Read Data and Generate the Schema#
Here, we will cover how to load data and use inferred statistics in Draco.
Available functions#
The main functions allow you to get the schema from a Pandas dataframe or a file. These functions return a schema as a dictionary, which you can encode as Answer Set Programming facts using our generic dict_to_facts
encoder.
- draco.schema.schema_from_dataframe(df, parse_data_type=dtype_to_field_type)#
Read schema information from the given Pandas dataframe.
- Parameters:
df (
DataFrame
) – DataFrame to generate schema for.parse_data_type – Function to parse data types.
- Return type:
Schema
- Returns:
A dictionary representing the schema.
- draco.schema.schema_from_file(file_path, parse_data_type=dtype_to_field_type)#
Read schema information from the given CSV or JSON file.
- Parameters:
file_path (
Path
) – Path to CSV or JSON file.parse_data_type – Function to parse data types.
- Raises:
ValueError – If the file has an unsupported data type.
- Return type:
Schema
- Returns:
A dictionary representing the schema.
Usage Example#
from draco import dict_to_facts, schema_from_dataframe
In this example, we use a weather dataset from Vega datasets but this could be any Pandas dataframe.

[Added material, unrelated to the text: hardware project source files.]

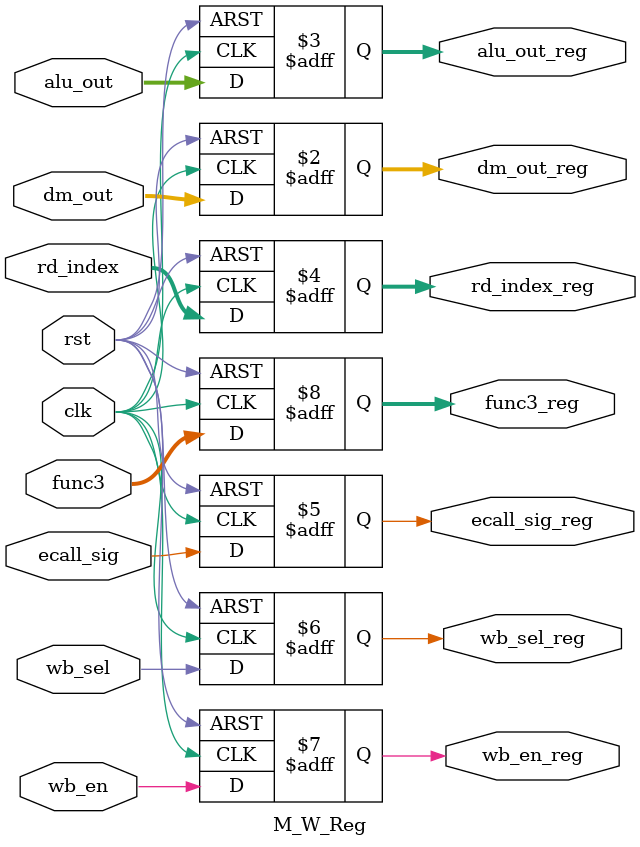
<source format=v>
module M_W_Reg (
	input clk,
	input rst,
	input [31:0] dm_out,
	input [31:0] alu_out,
	input [4:0] rd_index,
	/*control signal*/
	input ecall_sig,
	input wb_sel,
	input wb_en,
	input [2:0]func3,
	output reg[31:0] dm_out_reg,
	output reg[31:0] alu_out_reg,
	output reg[4:0] rd_index_reg,
	/*control signal*/
	output reg ecall_sig_reg,
	output reg wb_sel_reg,
	output reg wb_en_reg,
	output reg [2:0]func3_reg
);
always @(posedge clk or posedge rst) begin
	if(rst) begin
		dm_out_reg <= 32'b0;
		alu_out_reg <= 32'b0;
		rd_index_reg <= 5'b0;
		ecall_sig_reg <= 1'b0;
		wb_sel_reg <= 1'b0;
		wb_en_reg <= 1'b0;
		func3_reg <= 3'b0;
	end
	else begin
		dm_out_reg <= dm_out;
		alu_out_reg <= alu_out;
		rd_index_reg <= rd_index;
		ecall_sig_reg <= ecall_sig;
		wb_sel_reg <= wb_sel;
		wb_en_reg <= wb_en;
		func3_reg <= func3;
	end
end
endmodule

</source>
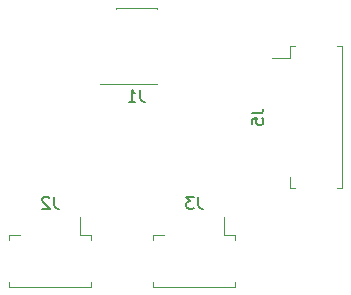
<source format=gbo>
G04 #@! TF.GenerationSoftware,KiCad,Pcbnew,(5.1.5)-3*
G04 #@! TF.CreationDate,2021-09-26T22:58:58-04:00*
G04 #@! TF.ProjectId,EPC611 LIDAR,45504336-3131-4204-9c49-4441522e6b69,rev?*
G04 #@! TF.SameCoordinates,Original*
G04 #@! TF.FileFunction,Legend,Bot*
G04 #@! TF.FilePolarity,Positive*
%FSLAX46Y46*%
G04 Gerber Fmt 4.6, Leading zero omitted, Abs format (unit mm)*
G04 Created by KiCad (PCBNEW (5.1.5)-3) date 2021-09-26 22:58:58*
%MOMM*%
%LPD*%
G04 APERTURE LIST*
%ADD10C,0.120000*%
%ADD11C,0.150000*%
G04 APERTURE END LIST*
D10*
X119310000Y-106085000D02*
X118860000Y-106085000D01*
X119310000Y-94115000D02*
X119310000Y-106085000D01*
X118860000Y-94115000D02*
X119310000Y-94115000D01*
X114890000Y-106085000D02*
X114890000Y-105135000D01*
X115340000Y-106085000D02*
X114890000Y-106085000D01*
X114890000Y-95065000D02*
X113400000Y-95065000D01*
X114890000Y-94115000D02*
X114890000Y-95065000D01*
X115340000Y-94115000D02*
X114890000Y-94115000D01*
X103315000Y-114510000D02*
X103315000Y-114060000D01*
X110285000Y-114510000D02*
X103315000Y-114510000D01*
X110285000Y-114060000D02*
X110285000Y-114510000D01*
X103315000Y-110090000D02*
X104265000Y-110090000D01*
X103315000Y-110540000D02*
X103315000Y-110090000D01*
X109335000Y-110090000D02*
X109335000Y-108600000D01*
X110285000Y-110090000D02*
X109335000Y-110090000D01*
X110285000Y-110540000D02*
X110285000Y-110090000D01*
X103665000Y-90930000D02*
X103665000Y-90865000D01*
X100135000Y-90930000D02*
X100135000Y-90865000D01*
X103665000Y-97335000D02*
X103665000Y-97270000D01*
X100135000Y-97335000D02*
X100135000Y-97270000D01*
X98810000Y-97270000D02*
X100135000Y-97270000D01*
X100135000Y-90865000D02*
X103665000Y-90865000D01*
X100135000Y-97335000D02*
X103665000Y-97335000D01*
X91115000Y-114510000D02*
X91115000Y-114060000D01*
X98085000Y-114510000D02*
X91115000Y-114510000D01*
X98085000Y-114060000D02*
X98085000Y-114510000D01*
X91115000Y-110090000D02*
X92065000Y-110090000D01*
X91115000Y-110540000D02*
X91115000Y-110090000D01*
X97135000Y-110090000D02*
X97135000Y-108600000D01*
X98085000Y-110090000D02*
X97135000Y-110090000D01*
X98085000Y-110540000D02*
X98085000Y-110090000D01*
D11*
X111652380Y-99766666D02*
X112366666Y-99766666D01*
X112509523Y-99719047D01*
X112604761Y-99623809D01*
X112652380Y-99480952D01*
X112652380Y-99385714D01*
X111652380Y-100719047D02*
X111652380Y-100242857D01*
X112128571Y-100195238D01*
X112080952Y-100242857D01*
X112033333Y-100338095D01*
X112033333Y-100576190D01*
X112080952Y-100671428D01*
X112128571Y-100719047D01*
X112223809Y-100766666D01*
X112461904Y-100766666D01*
X112557142Y-100719047D01*
X112604761Y-100671428D01*
X112652380Y-100576190D01*
X112652380Y-100338095D01*
X112604761Y-100242857D01*
X112557142Y-100195238D01*
X107133333Y-106852380D02*
X107133333Y-107566666D01*
X107180952Y-107709523D01*
X107276190Y-107804761D01*
X107419047Y-107852380D01*
X107514285Y-107852380D01*
X106752380Y-106852380D02*
X106133333Y-106852380D01*
X106466666Y-107233333D01*
X106323809Y-107233333D01*
X106228571Y-107280952D01*
X106180952Y-107328571D01*
X106133333Y-107423809D01*
X106133333Y-107661904D01*
X106180952Y-107757142D01*
X106228571Y-107804761D01*
X106323809Y-107852380D01*
X106609523Y-107852380D01*
X106704761Y-107804761D01*
X106752380Y-107757142D01*
X102233333Y-97787380D02*
X102233333Y-98501666D01*
X102280952Y-98644523D01*
X102376190Y-98739761D01*
X102519047Y-98787380D01*
X102614285Y-98787380D01*
X101233333Y-98787380D02*
X101804761Y-98787380D01*
X101519047Y-98787380D02*
X101519047Y-97787380D01*
X101614285Y-97930238D01*
X101709523Y-98025476D01*
X101804761Y-98073095D01*
X94933333Y-106852380D02*
X94933333Y-107566666D01*
X94980952Y-107709523D01*
X95076190Y-107804761D01*
X95219047Y-107852380D01*
X95314285Y-107852380D01*
X94504761Y-106947619D02*
X94457142Y-106900000D01*
X94361904Y-106852380D01*
X94123809Y-106852380D01*
X94028571Y-106900000D01*
X93980952Y-106947619D01*
X93933333Y-107042857D01*
X93933333Y-107138095D01*
X93980952Y-107280952D01*
X94552380Y-107852380D01*
X93933333Y-107852380D01*
M02*

</source>
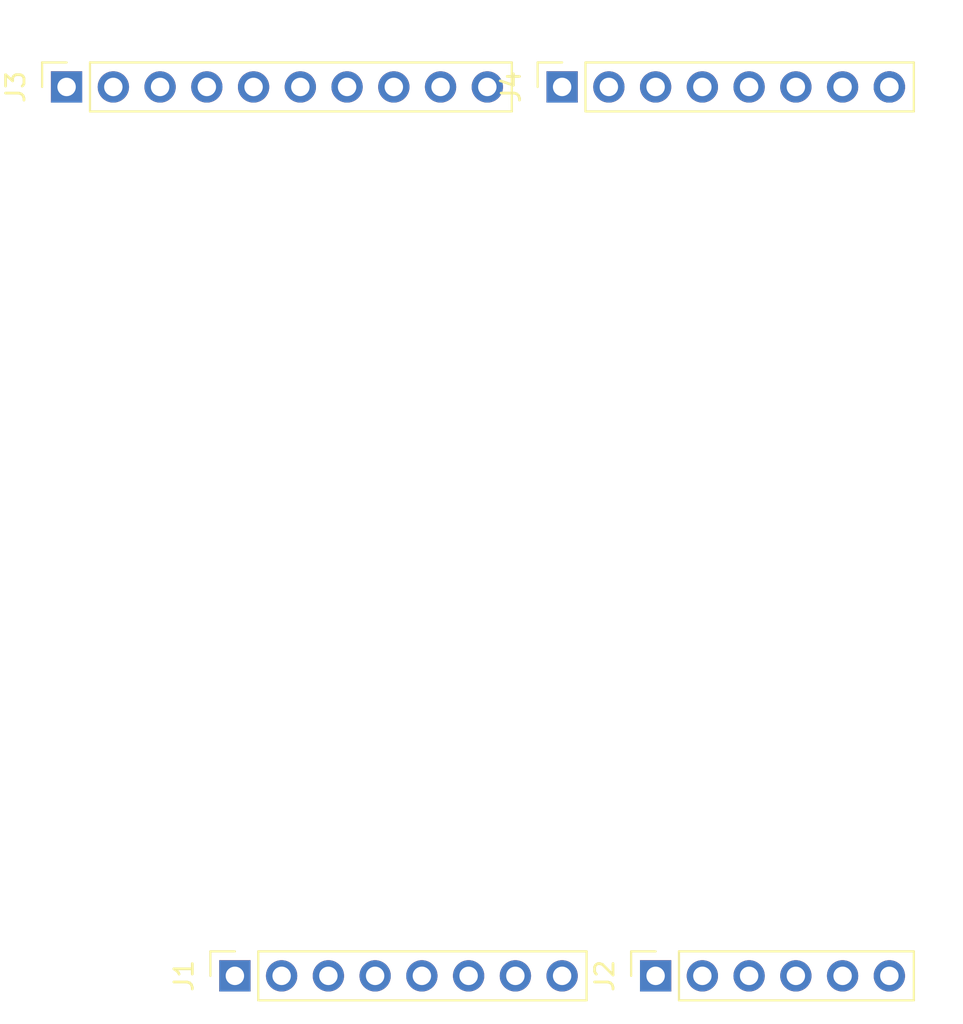
<source format=kicad_pcb>
(kicad_pcb (version 20221018) (generator pcbnew)

  (general
    (thickness 1.6)
  )

  (paper "A4")
  (layers
    (0 "F.Cu" signal)
    (31 "B.Cu" signal)
    (32 "B.Adhes" user "B.Adhesive")
    (33 "F.Adhes" user "F.Adhesive")
    (34 "B.Paste" user)
    (35 "F.Paste" user)
    (36 "B.SilkS" user "B.Silkscreen")
    (37 "F.SilkS" user "F.Silkscreen")
    (38 "B.Mask" user)
    (39 "F.Mask" user)
    (40 "Dwgs.User" user "User.Drawings")
    (41 "Cmts.User" user "User.Comments")
    (42 "Eco1.User" user "User.Eco1")
    (43 "Eco2.User" user "User.Eco2")
    (44 "Edge.Cuts" user)
    (45 "Margin" user)
    (46 "B.CrtYd" user "B.Courtyard")
    (47 "F.CrtYd" user "F.Courtyard")
    (48 "B.Fab" user)
    (49 "F.Fab" user)
    (50 "User.1" user)
    (51 "User.2" user)
    (52 "User.3" user)
    (53 "User.4" user)
    (54 "User.5" user)
    (55 "User.6" user)
    (56 "User.7" user)
    (57 "User.8" user)
    (58 "User.9" user)
  )

  (setup
    (pad_to_mask_clearance 0)
    (pcbplotparams
      (layerselection 0x00010fc_ffffffff)
      (plot_on_all_layers_selection 0x0000000_00000000)
      (disableapertmacros false)
      (usegerberextensions false)
      (usegerberattributes true)
      (usegerberadvancedattributes true)
      (creategerberjobfile true)
      (dashed_line_dash_ratio 12.000000)
      (dashed_line_gap_ratio 3.000000)
      (svgprecision 4)
      (plotframeref false)
      (viasonmask false)
      (mode 1)
      (useauxorigin false)
      (hpglpennumber 1)
      (hpglpenspeed 20)
      (hpglpendiameter 15.000000)
      (dxfpolygonmode true)
      (dxfimperialunits true)
      (dxfusepcbnewfont true)
      (psnegative false)
      (psa4output false)
      (plotreference true)
      (plotvalue true)
      (plotinvisibletext false)
      (sketchpadsonfab false)
      (subtractmaskfromsilk false)
      (outputformat 1)
      (mirror false)
      (drillshape 1)
      (scaleselection 1)
      (outputdirectory "")
    )
  )

  (net 0 "")
  (net 1 "unconnected-(J1-Pin_1-Pad1)")
  (net 2 "/IOREF")
  (net 3 "/~{RESET}")
  (net 4 "+3V3")
  (net 5 "+5V")
  (net 6 "GND")
  (net 7 "VCC")
  (net 8 "/A0")
  (net 9 "/A1")
  (net 10 "/A2")
  (net 11 "/A3")
  (net 12 "/SDA{slash}A4")
  (net 13 "/SCL{slash}A5")
  (net 14 "/AREF")
  (net 15 "/13")
  (net 16 "/12")
  (net 17 "/*11")
  (net 18 "/*10")
  (net 19 "/*9")
  (net 20 "/8")
  (net 21 "/7")
  (net 22 "/*6")
  (net 23 "/*5")
  (net 24 "/4")
  (net 25 "/*3")
  (net 26 "/2")
  (net 27 "/TX{slash}1")
  (net 28 "/RX{slash}0")

  (footprint "Connector_PinSocket_2.54mm:PinSocket_1x06_P2.54mm_Vertical" (layer "F.Cu") (at 226.06 149.86 90))

  (footprint "Connector_PinSocket_2.54mm:PinSocket_1x08_P2.54mm_Vertical" (layer "F.Cu") (at 203.2 149.86 90))

  (footprint "Connector_PinSocket_2.54mm:PinSocket_1x08_P2.54mm_Vertical" (layer "F.Cu") (at 220.98 101.6 90))

  (footprint "Connector_PinSocket_2.54mm:PinSocket_1x10_P2.54mm_Vertical" (layer "F.Cu") (at 194.056 101.6 90))

  (footprint (layer "F.Cu") (at 238.76 101.6))

  (gr_rect (start 237.617 120.65) (end 242.697 128.27)
    (stroke (width 0.15) (type solid)) (fill none) (layer "Dwgs.User") (tstamp e0abe0dd-5100-4423-8c0d-2db566e0eb97))
  (gr_text "ICSP" (at 240.157 124.46 90) (layer "Dwgs.User") (tstamp 5c1dec04-36c7-4cc9-b75c-30f211275c39)
    (effects (font (size 1 1) (thickness 0.15)))
  )

)

</source>
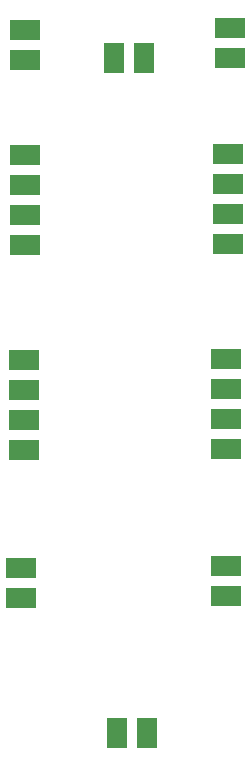
<source format=gbr>
%TF.GenerationSoftware,KiCad,Pcbnew,7.0.5*%
%TF.CreationDate,2023-07-07T20:16:54+02:00*%
%TF.ProjectId,78_1x39_1mm Solr tile,37382c31-7833-4392-9c31-6d6d20536f6c,rev?*%
%TF.SameCoordinates,Original*%
%TF.FileFunction,Paste,Bot*%
%TF.FilePolarity,Positive*%
%FSLAX46Y46*%
G04 Gerber Fmt 4.6, Leading zero omitted, Abs format (unit mm)*
G04 Created by KiCad (PCBNEW 7.0.5) date 2023-07-07 20:16:54*
%MOMM*%
%LPD*%
G01*
G04 APERTURE LIST*
%ADD10R,1.700000X2.500000*%
%ADD11R,2.500000X1.700000*%
G04 APERTURE END LIST*
D10*
%TO.C,REF\u002A\u002A*%
X34820000Y-29090000D03*
X37360000Y-29090000D03*
%TD*%
D11*
%TO.C,REF\u002A\u002A*%
X26900000Y-74840000D03*
X26900000Y-72300000D03*
%TD*%
%TO.C,J8*%
X27290000Y-44960000D03*
X27290000Y-42420000D03*
X27290000Y-39880000D03*
X27290000Y-37340000D03*
%TD*%
%TO.C,J8*%
X44290000Y-54600000D03*
X44290000Y-57140000D03*
X44290000Y-59680000D03*
X44290000Y-62220000D03*
%TD*%
%TO.C,J8*%
X44420000Y-37230000D03*
X44420000Y-39770000D03*
X44420000Y-42310000D03*
X44420000Y-44850000D03*
%TD*%
%TO.C,REF\u002A\u002A*%
X27270000Y-29280000D03*
X27270000Y-26740000D03*
%TD*%
%TO.C,J8*%
X27160000Y-62330000D03*
X27160000Y-59790000D03*
X27160000Y-57250000D03*
X27160000Y-54710000D03*
%TD*%
%TO.C,REF\u002A\u002A*%
X44650000Y-26590000D03*
X44650000Y-29130000D03*
%TD*%
D10*
%TO.C,REF\u002A\u002A*%
X37560000Y-86250000D03*
X35020000Y-86250000D03*
%TD*%
D11*
%TO.C,REF\u002A\u002A*%
X44280000Y-72150000D03*
X44280000Y-74690000D03*
%TD*%
M02*

</source>
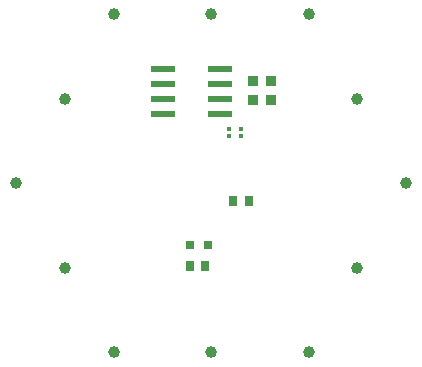
<source format=gtp>
G04*
G04 #@! TF.GenerationSoftware,Altium Limited,Altium Designer,25.8.1 (18)*
G04*
G04 Layer_Color=8421504*
%FSLAX44Y44*%
%MOMM*%
G71*
G04*
G04 #@! TF.SameCoordinates,72622D7D-59BA-477E-922F-BDBC8D2A5B01*
G04*
G04*
G04 #@! TF.FilePolarity,Positive*
G04*
G01*
G75*
%ADD18R,0.6400X0.8900*%
G04:AMPARAMS|DCode=19|XSize=2.03mm|YSize=0.58mm|CornerRadius=0.0435mm|HoleSize=0mm|Usage=FLASHONLY|Rotation=0.000|XOffset=0mm|YOffset=0mm|HoleType=Round|Shape=RoundedRectangle|*
%AMROUNDEDRECTD19*
21,1,2.0300,0.4930,0,0,0.0*
21,1,1.9430,0.5800,0,0,0.0*
1,1,0.0870,0.9715,-0.2465*
1,1,0.0870,-0.9715,-0.2465*
1,1,0.0870,-0.9715,0.2465*
1,1,0.0870,0.9715,0.2465*
%
%ADD19ROUNDEDRECTD19*%
G04:AMPARAMS|DCode=20|XSize=1mm|YSize=1mm|CornerRadius=0.5mm|HoleSize=0mm|Usage=FLASHONLY|Rotation=120.000|XOffset=0mm|YOffset=0mm|HoleType=Round|Shape=RoundedRectangle|*
%AMROUNDEDRECTD20*
21,1,1.0000,0.0000,0,0,120.0*
21,1,0.0000,1.0000,0,0,120.0*
1,1,1.0000,0.0000,0.0000*
1,1,1.0000,0.0000,0.0000*
1,1,1.0000,0.0000,0.0000*
1,1,1.0000,0.0000,0.0000*
%
%ADD20ROUNDEDRECTD20*%
G04:AMPARAMS|DCode=21|XSize=1mm|YSize=1mm|CornerRadius=0.5mm|HoleSize=0mm|Usage=FLASHONLY|Rotation=0.000|XOffset=0mm|YOffset=0mm|HoleType=Round|Shape=RoundedRectangle|*
%AMROUNDEDRECTD21*
21,1,1.0000,0.0000,0,0,0.0*
21,1,0.0000,1.0000,0,0,0.0*
1,1,1.0000,0.0000,0.0000*
1,1,1.0000,0.0000,0.0000*
1,1,1.0000,0.0000,0.0000*
1,1,1.0000,0.0000,0.0000*
%
%ADD21ROUNDEDRECTD21*%
G04:AMPARAMS|DCode=22|XSize=1mm|YSize=1mm|CornerRadius=0.5mm|HoleSize=0mm|Usage=FLASHONLY|Rotation=60.000|XOffset=0mm|YOffset=0mm|HoleType=Round|Shape=RoundedRectangle|*
%AMROUNDEDRECTD22*
21,1,1.0000,0.0000,0,0,60.0*
21,1,0.0000,1.0000,0,0,60.0*
1,1,1.0000,0.0000,0.0000*
1,1,1.0000,0.0000,0.0000*
1,1,1.0000,0.0000,0.0000*
1,1,1.0000,0.0000,0.0000*
%
%ADD22ROUNDEDRECTD22*%
%ADD23R,0.9300X0.8700*%
%ADD24R,0.8000X0.8000*%
%ADD25R,0.4000X0.3800*%
%ADD26R,0.8000X0.9500*%
D18*
X32400Y-15240D02*
D03*
X18400D02*
D03*
D19*
X7160Y58420D02*
D03*
Y71120D02*
D03*
X-40640Y58420D02*
D03*
Y71120D02*
D03*
X7160Y96520D02*
D03*
Y83820D02*
D03*
X-40640Y96520D02*
D03*
Y83820D02*
D03*
D20*
X-123901Y71401D02*
D03*
X123901Y-71601D02*
D03*
X82601Y-143101D02*
D03*
X-82601Y143101D02*
D03*
D21*
X123901Y71501D02*
D03*
X-123901Y-71501D02*
D03*
X165199Y0D02*
D03*
X-165199D02*
D03*
D22*
X0Y143101D02*
D03*
Y-142621D02*
D03*
X82601Y143101D02*
D03*
X-82601Y-143101D02*
D03*
D23*
X35560Y70760D02*
D03*
X50800D02*
D03*
X35560Y86360D02*
D03*
X50800D02*
D03*
D24*
X-2660Y-52070D02*
D03*
X-17660D02*
D03*
D25*
X15240Y40100D02*
D03*
X25400D02*
D03*
X15240Y45720D02*
D03*
X25400D02*
D03*
D26*
X-5180Y-69850D02*
D03*
X-17680D02*
D03*
M02*

</source>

from vega_datasets import data
df = data.seattle_weather()
We can then call schema_from_dataframe
to get schema information from the pandas dataframe. The schema information is a dictionary.
schema = schema_from_dataframe(df)
schema
{'number_rows': 1461,
'field': [{'name': 'date',
'type': 'datetime',
'unique': 1461,
'entropy': 7287},
{'name': 'precipitation',
'type': 'number',
'unique': 111,
'entropy': 2422,
'min': 0,
'max': 55,
'std': 6},
{'name': 'temp_max',
'type': 'number',
'unique': 67,
'entropy': 3934,
'min': -1,
'max': 35,
'std': 7},
{'name': 'temp_min',
'type': 'number',
'unique': 55,
'entropy': 3596,
'min': -7,
'max': 18,
'std': 5},
{'name': 'wind',
'type': 'number',
'unique': 79,
'entropy': 3950,
'min': 0,
'max': 9,
'std': 1},
{'name': 'weather',
'type': 'string',
'unique': 5,
'entropy': 1201,
'freq': np.int64(714)}]}
We can then convert the schema dictionary into facts that Dracos constraint solver can use with dict_to_facts
. The function returns a list of facts. The solver will be able to parse these facts and consider them in the recommendation process.
dict_to_facts(schema)
['attribute(number_rows,root,1461).',
'entity(field,root,0).',
'attribute((field,name),0,date).',
'attribute((field,type),0,datetime).',
'attribute((field,unique),0,1461).',
'attribute((field,entropy),0,7287).',
'entity(field,root,1).',
'attribute((field,name),1,precipitation).',
'attribute((field,type),1,number).',
'attribute((field,unique),1,111).',
'attribute((field,entropy),1,2422).',
'attribute((field,min),1,0).',
'attribute((field,max),1,55).',
'attribute((field,std),1,6).',
'entity(field,root,2).',
'attribute((field,name),2,temp_max).',
'attribute((field,type),2,number).',
'attribute((field,unique),2,67).',
'attribute((field,entropy),2,3934).',
'attribute((field,min),2,-1).',
'attribute((field,max),2,35).',
'attribute((field,std),2,7).',
'entity(field,root,3).',
'attribute((field,name),3,temp_min).',
'attribute((field,type),3,number).',
'attribute((field,unique),3,55).',
'attribute((field,entropy),3,3596).',
'attribute((field,min),3,-7).',
'attribute((field,max),3,18).',
'attribute((field,std),3,5).',
'entity(field,root,4).',
'attribute((field,name),4,wind).',
'attribute((field,type),4,number).',
'attribute((field,unique),4,79).',
'attribute((field,entropy),4,3950).',
'attribute((field,min),4,0).',
'attribute((field,max),4,9).',
'attribute((field,std),4,1).',
'entity(field,root,5).',
'attribute((field,name),5,weather).',
'attribute((field,type),5,string).',
'attribute((field,unique),5,5).',
'attribute((field,entropy),5,1201).',
'attribute((field,freq),5,714).']